*Work instruction*. Return each line of the records holding the string "أدوات".

((

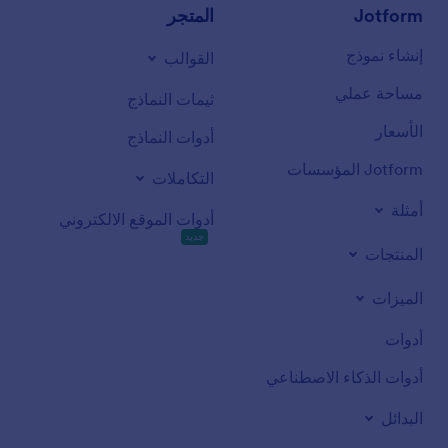
Jotform
المتجر
إنشاء نموذج
القوالب
مساحة عملي
ثيمات النماذج
الأسعار
أدوات النماذج
Jotform المؤسسات
التكاملات
أمثلة
أدوات الموقع الالكتروني
جديد
المنتجات
الميزات
أدوات
أدوات الذكاء الاصطناعي
البدائل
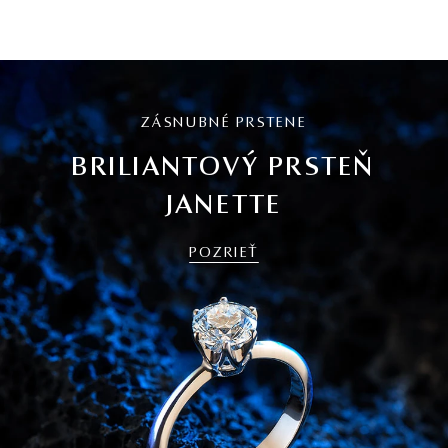
ZÁSNUBNÉ PRSTENE
BRILIANTOVÝ PRSTEŇ
JANETTE
POZRIEŤ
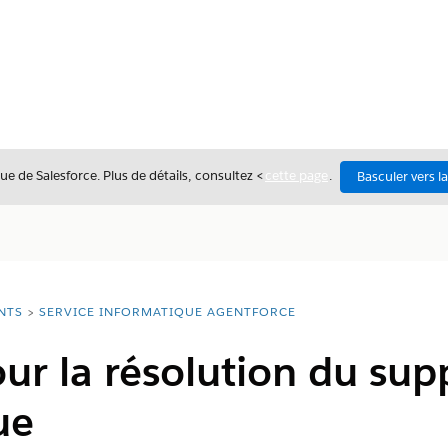
ue de Salesforce. Plus de détails, consultez <
cette page
.
Basculer vers l
NTS
SERVICE INFORMATIQUE AGENTFORCE
ur la résolution du sup
ue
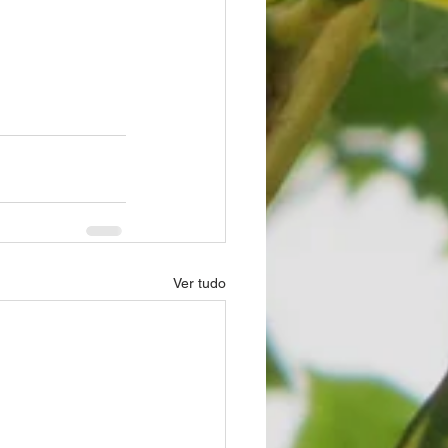
Ver tudo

))

*Answer to this task*.
أدوات النماذج
أدوات الموقع الالكتروني
أدوات
أدوات الذكاء الاصطناعي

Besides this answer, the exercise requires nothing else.